◆ What this task involves:
Copy every line of text in the data below without changing anything, and leave the pictures out of your answer.
Content starts
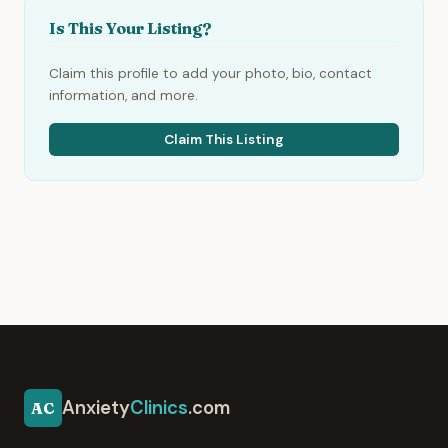
Is This Your Listing?
Claim this profile to add your photo, bio, contact
information, and more.
Claim This Listing
Anxiety
Clinics
.com
AC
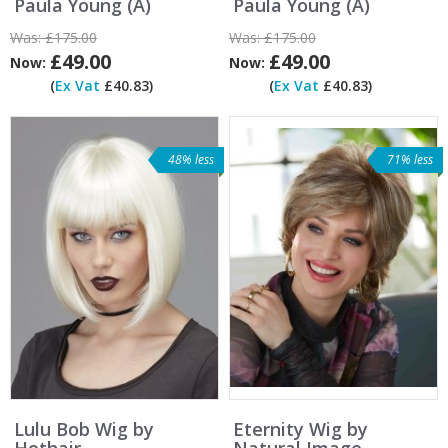
Paula Young (A)
Paula Young (A)
Was:
£175.00
Was:
£175.00
£49.00
£49.00
Now:
Now:
(
Ex Vat
£40.83)
(
Ex Vat
£40.83)
48% less
71% less
Lulu Bob Wig by
Eternity Wig by
Hothair
Natural Image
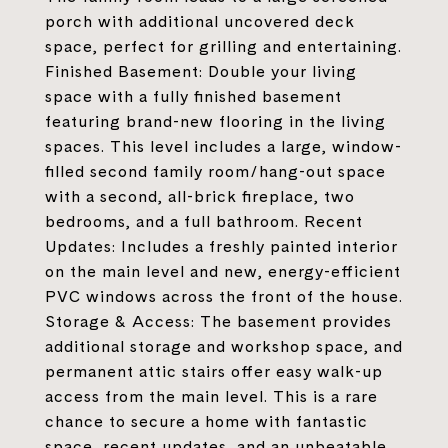
porch with additional uncovered deck
space, perfect for grilling and entertaining.
Finished Basement: Double your living
space with a fully finished basement
featuring brand-new flooring in the living
spaces. This level includes a large, window-
filled second family room/hang-out space
with a second, all-brick fireplace, two
bedrooms, and a full bathroom. Recent
Updates: Includes a freshly painted interior
on the main level and new, energy-efficient
PVC windows across the front of the house.
Storage & Access: The basement provides
additional storage and workshop space, and
permanent attic stairs offer easy walk-up
access from the main level. This is a rare
chance to secure a home with fantastic
space, recent updates, and an unbeatable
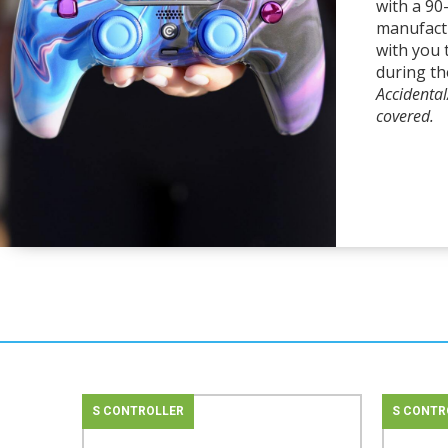
with a 90
manufact
with you 
during th
Accidenta
covered.
S CONTROLLER
S CONTR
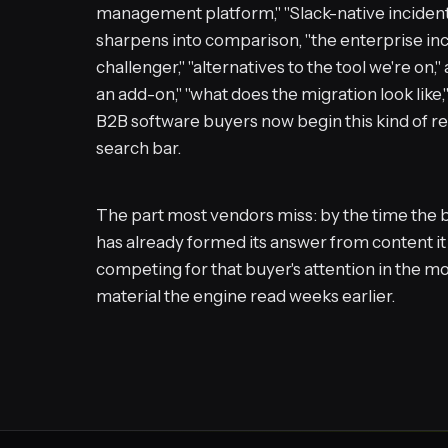
management platform," "Slack-native inciden
sharpens into comparison, "the enterprise in
challenger," "alternatives to the tool we're on," 
an add-on," "what does the migration look like,
B2B software buyers now begin this kind of res
search bar.
The part most vendors miss: by the time the b
has already formed its answer from content it
competing for that buyer's attention in the mo
material the engine read weeks earlier.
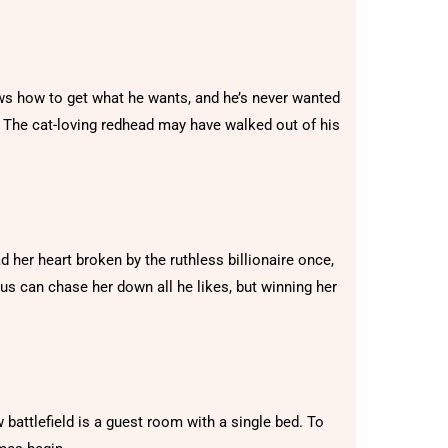
ws how to get what he wants, and he’s never wanted
The cat-loving redhead may have walked out of his
er heart broken by the ruthless billionaire once,
cus can chase her down all he likes, but winning her
ew battlefield is a guest room with a single bed. To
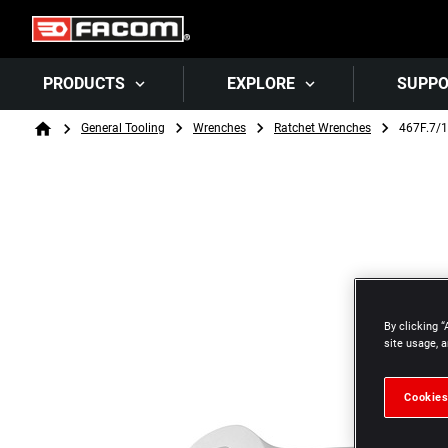
PRODUCTS
EXPLORE
SUPP
Breadcrumb
General Tooling
Wrenches
Ratchet Wrenches
467F.7/
Home
By clicking “
site usage, a
Cookies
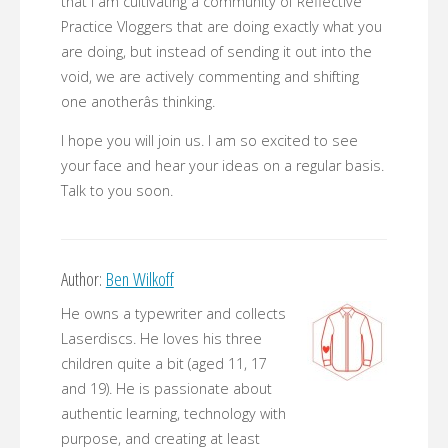
that I am cultivating a community of Reflective
Practice Vloggers that are doing exactly what you
are doing, but instead of sending it out into the
void, we are actively commenting and shifting
one anotherâs thinking.
I hope you will join us. I am so excited to see
your face and hear your ideas on a regular basis.
Talk to you soon.
Author:
Ben Wilkoff
He owns a typewriter and collects
Laserdiscs. He loves his three
children quite a bit (aged 11, 17
and 19). He is passionate about
authentic learning, technology with
purpose, and creating at least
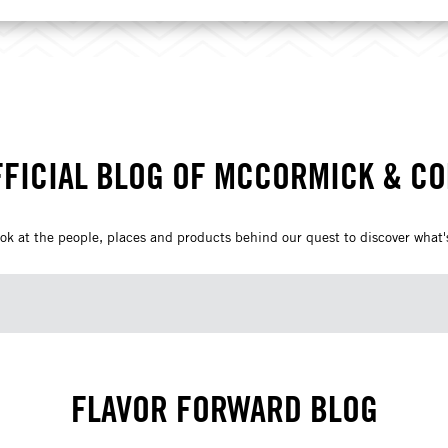
FFICIAL BLOG OF MCCORMICK & C
ok at the people, places and products behind our quest to discover what's
FLAVOR FORWARD BLOG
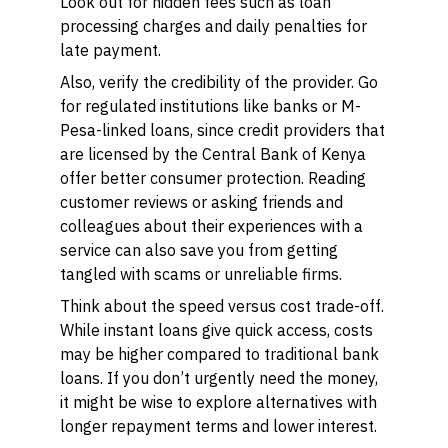
Look out for hidden fees such as loan
processing charges and daily penalties for
late payment.
Also, verify the credibility of the provider. Go
for regulated institutions like banks or M-
Pesa-linked loans, since credit providers that
are licensed by the Central Bank of Kenya
offer better consumer protection. Reading
customer reviews or asking friends and
colleagues about their experiences with a
service can also save you from getting
tangled with scams or unreliable firms.
Think about the speed versus cost trade-off.
While instant loans give quick access, costs
may be higher compared to traditional bank
loans. If you don’t urgently need the money,
it might be wise to explore alternatives with
longer repayment terms and lower interest.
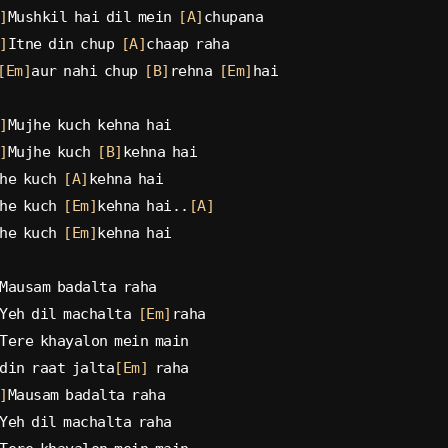
]
Mushkil hai dil mein 
[A]
chupana
]
Itne din chup 
[A]
chaap raha
[Em]
aur nahi chup 
[B]
rehna 
[Em]
hai
]
Mujhe kuch kehna hai
]
Mujhe kuch 
[B]
kehna hai
he kuch 
[A]
kehna hai
he kuch 
[Em]
kehna hai..
[A]
he kuch 
[Em]
kehna hai
Mausam badalta raha
Yeh dil machalta 
[Em]
raha
Tere khayalon mein main
din raat jalta
[Em]
 raha
]
Mausam badalta raha
Yeh dil machalta raha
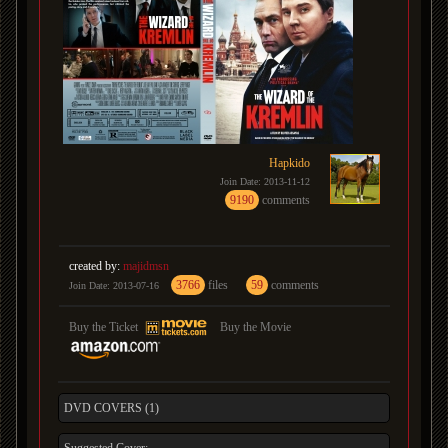
Hapkido
Join Date: 2013-11-12
9190
comments
created by:
majidmsn
3766
files
59
comments
Join Date: 2013-07-16
Buy the Ticket
Buy the Movie
DVD COVERS (1)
Content ends
◆ Expected output:
Is This Your Listing?
Claim this profile to add your photo, bio, contact
information, and more.
Claim This Listing
Anxiety
Clinics
.com
AC
Paula Young (A)
Paula Young (A)
Was:
£175.00
Was:
£175.00
£49.00
£49.00
Now:
Now:
(
Ex Vat
£40.83)
(
Ex Vat
£40.83)
48% less
71% less
Lulu Bob Wig by
Eternity Wig by
Hothair
Natural Image
porch with additional uncovered deck
space, perfect for grilling and entertaining.
Finished Basement: Double your living
space with a fully finished basement
featuring brand-new flooring in the living
spaces. This level includes a large, window-
filled second family room/hang-out space
with a second, all-brick fireplace, two
bedrooms, and a full bathroom. Recent
Updates: Includes a freshly painted interior
on the main level and new, energy-efficient
PVC windows across the front of the house.
Storage & Access: The basement provides
additional storage and workshop space, and
permanent attic stairs offer easy walk-up
access from the main level. This is a rare
chance to secure a home with fantastic
space, recent updates, and an unbeatable
with a 90
manufact
with you 
during th
Accidenta
covered.
S CONTROLLER
S CONTR
management platform," "Slack-native inciden
sharpens into comparison, "the enterprise in
challenger," "alternatives to the tool we're on," 
an add-on," "what does the migration look like,
B2B software buyers now begin this kind of res
search bar.
The part most vendors miss: by the time the b
has already formed its answer from content it
competing for that buyer's attention in the mo
material the engine read weeks earlier.
ws how to get what he wants, and he’s never wanted
The cat-loving redhead may have walked out of his
er heart broken by the ruthless billionaire once,
cus can chase her down all he likes, but winning her
ew battlefield is a guest room with a single bed. To
PRODUCTS
EXPLORE
SUPP
Breadcrumb
General Tooling
Wrenches
Ratchet Wrenches
467F.7/
Home
By clicking “
site usage, a
Cookies
that I am cultivating a community of Reflective
Practice Vloggers that are doing exactly what you
are doing, but instead of sending it out into the
void, we are actively commenting and shifting
one anotherâs thinking.
I hope you will join us. I am so excited to see
your face and hear your ideas on a regular basis.
Talk to you soon.
Author:
Ben Wilkoff
He owns a typewriter and collects
Laserdiscs. He loves his three
children quite a bit (aged 11, 17
and 19). He is passionate about
authentic learning, technology with
purpose, and creating at least
FFICIAL BLOG OF MCCORMICK & C
ok at the people, places and products behind our quest to discover what's
FLAVOR FORWARD BLOG
Look out for hidden fees such as loan
processing charges and daily penalties for
late payment.
Also, verify the credibility of the provider. Go
for regulated institutions like banks or M-
Pesa-linked loans, since credit providers that
are licensed by the Central Bank of Kenya
offer better consumer protection. Reading
customer reviews or asking friends and
colleagues about their experiences with a
service can also save you from getting
tangled with scams or unreliable firms.
Think about the speed versus cost trade-off.
While instant loans give quick access, costs
may be higher compared to traditional bank
loans. If you don’t urgently need the money,
it might be wise to explore alternatives with
longer repayment terms and lower interest.
]
Mushkil hai dil mein 
[A]
chupana
]
Itne din chup 
[A]
chaap raha
[Em]
aur nahi chup 
[B]
rehna 
[Em]
hai
]
Mujhe kuch kehna hai
]
Mujhe kuch 
[B]
kehna hai
he kuch 
[A]
kehna hai
he kuch 
[Em]
kehna hai..
[A]
he kuch 
[Em]
kehna hai
Mausam badalta raha
Yeh dil machalta 
[Em]
raha
Tere khayalon mein main
din raat jalta
[Em]
 raha
]
Mausam badalta raha
Yeh dil machalta raha
Hapkido
Join Date: 2013-11-12
9190
comments
created by:
majidmsn
3766
files
59
comments
Join Date: 2013-07-16
Buy the Ticket
Buy the Movie
DVD COVERS (1)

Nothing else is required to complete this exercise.